Rating of the study quality scores will be derived from a list of key methodological topics following a published checklist (Dixon 1997), which was successfully used for a systematic review supported by the Movement Disorders Society (MDS) to assess the efficacy and safety of each of the different antiparkinsonian therapeutic interventions based on the robustness of clinical evidence (MDS 2002). Methodological reliability of the trial will be calculated for each study upon this checklist and a percentage score will be given for the study as an indicator of the overall quality of the study.
Two of three authors will assess quality scores to ensure reliability.
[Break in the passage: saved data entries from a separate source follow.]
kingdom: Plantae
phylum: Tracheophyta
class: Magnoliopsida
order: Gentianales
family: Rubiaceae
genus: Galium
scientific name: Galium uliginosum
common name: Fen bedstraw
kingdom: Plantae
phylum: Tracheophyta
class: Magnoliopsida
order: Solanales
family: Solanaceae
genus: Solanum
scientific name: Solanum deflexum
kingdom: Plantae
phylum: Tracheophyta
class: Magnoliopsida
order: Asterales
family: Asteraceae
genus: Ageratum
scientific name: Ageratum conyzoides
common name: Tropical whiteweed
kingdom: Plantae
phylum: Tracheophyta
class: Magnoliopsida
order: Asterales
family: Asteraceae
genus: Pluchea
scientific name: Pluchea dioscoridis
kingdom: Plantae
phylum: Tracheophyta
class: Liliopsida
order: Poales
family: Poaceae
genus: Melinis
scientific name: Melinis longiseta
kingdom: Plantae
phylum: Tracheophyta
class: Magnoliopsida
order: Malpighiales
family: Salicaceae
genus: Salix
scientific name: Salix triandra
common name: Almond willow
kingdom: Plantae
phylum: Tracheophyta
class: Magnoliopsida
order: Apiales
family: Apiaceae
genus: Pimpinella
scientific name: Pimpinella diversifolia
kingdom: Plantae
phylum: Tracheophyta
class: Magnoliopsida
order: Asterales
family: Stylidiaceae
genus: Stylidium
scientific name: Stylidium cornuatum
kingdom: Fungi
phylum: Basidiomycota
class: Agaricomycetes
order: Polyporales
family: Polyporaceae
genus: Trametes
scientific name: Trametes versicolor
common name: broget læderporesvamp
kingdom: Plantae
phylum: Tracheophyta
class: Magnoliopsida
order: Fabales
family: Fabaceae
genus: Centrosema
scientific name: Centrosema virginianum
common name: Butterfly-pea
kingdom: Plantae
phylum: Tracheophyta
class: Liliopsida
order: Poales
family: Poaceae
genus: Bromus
If differences occur in the appraisal between the two raters a third rater will be called in for discussion in order to find consensus.
Each of the following questions will be scored as YES = 2, Unclear/possibly = 1, No = 0, or not applicable = N/A, and the total score summed:

Results
1. Is an estimate of the treatment effect given?
2. Is it of clinical importance?
3. Is the estimate of treatment effect sufficiently precise?

Validity: Selection
4. Was the spectrum of patients well defined?
5. Was the diagnosis of the disease well defined?
6. If pragmatic, were suitably broad eligibility criteria used?
7. If explanatory, were eligibility criteria suitably narrow?

Measurement
8. Was assignment to treatments stated to be random?
9. If yes, was the method of randomisation explained and adequate?
10. Were all patients accounted for after randomisation?
11. Were losses to follow up low (less than 10%)?
12. Were the treatment groups similar in important factors at the start of the trial?
13. Were all patients otherwise treated alike?
14. Were patients, health care workers and investigators "blind" to treatment?
15. Was assessment of outcome "blind"?
16. Was the occurrence of side effects explicitly looked for?
17. If yes, were estimates of their frequency/severity given?

Statistical Analysis
18. Was the main analysis on "intention to treat"?
19. If no, was a sensitivity analyses performed?
20. Were additional clinically relevant factors allowed for?
21. Were appropriate statistical methods used?
22. Were any "unusual" methods explained or justified?
23. If subgroup analyses were done, were they explicitly presented as such?

Utility
24. Do the results help me choose treatments?

The overall rating of the quality of a study will be obtained from the sum of the scores divided by the maximum possible score ( = 48).
This will then be expressed as a percentage.